Major efficiency improvements — 9.0 versus 9.1
PakarPBN
A Private Blog Network (PBN) is a collection of websites that are controlled by a single individual or organization and used primarily to build backlinks to a “money site” in order to influence its ranking in search engines such as Google. The core idea behind a PBN is based on the importance of backlinks in Google’s ranking algorithm. Since Google views backlinks as signals of authority and trust, some website owners attempt to artificially create these signals through a controlled network of sites.
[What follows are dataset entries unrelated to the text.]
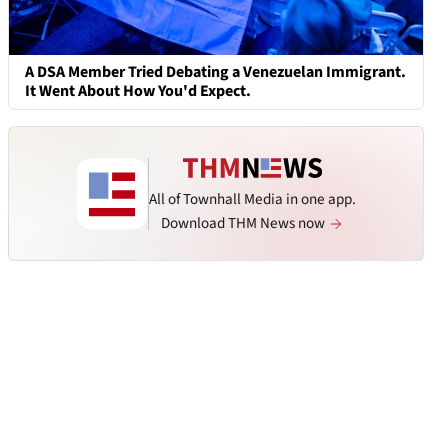
A DSA Member Tried Debating a Venezuelan Immigrant.
It Went About How You'd Expect.
All of Townhall Media in one app.
Download THM News now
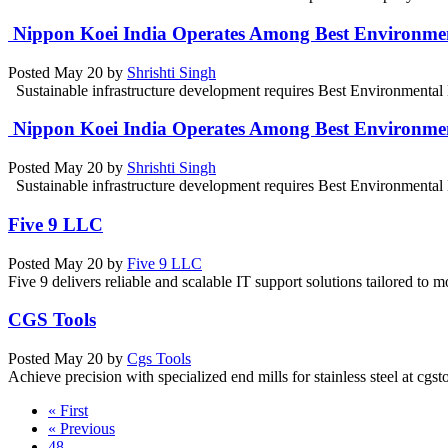
Nippon Koei India Operates Among Best Environmen
Posted
May 20
by
Shrishti Singh
Sustainable infrastructure development requires Best Environmental E
Nippon Koei India Operates Among Best Environmen
Posted
May 20
by
Shrishti Singh
Sustainable infrastructure development requires Best Environmental E
Five 9 LLC
Posted
May 20
by
Five 9 LLC
Five 9 delivers reliable and scalable IT support solutions tailored to
CGS Tools
Posted
May 20
by
Cgs Tools
Achieve precision with specialized end mills for stainless steel at cgst
« First
« Previous
48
In a typical PBN setup, the owner acquires expired or aged domains that already have existing authority, backlinks, and history. These domains are rebuilt with new content and hosted separately, often using different IP addresses, hosting providers, themes, and ownership details to make them appear unrelated. Within the content published on these sites, links are strategically placed that point to the main website the owner wants to rank higher. By doing this, the owner attempts to pass link equity (also known as “link juice”) from the PBN sites to the target website.
The purpose of a PBN is to give the impression that the target website is naturally earning links from multiple independent sources. If done effectively, this can temporarily improve keyword rankings, increase organic visibility, and drive more traffic from search results.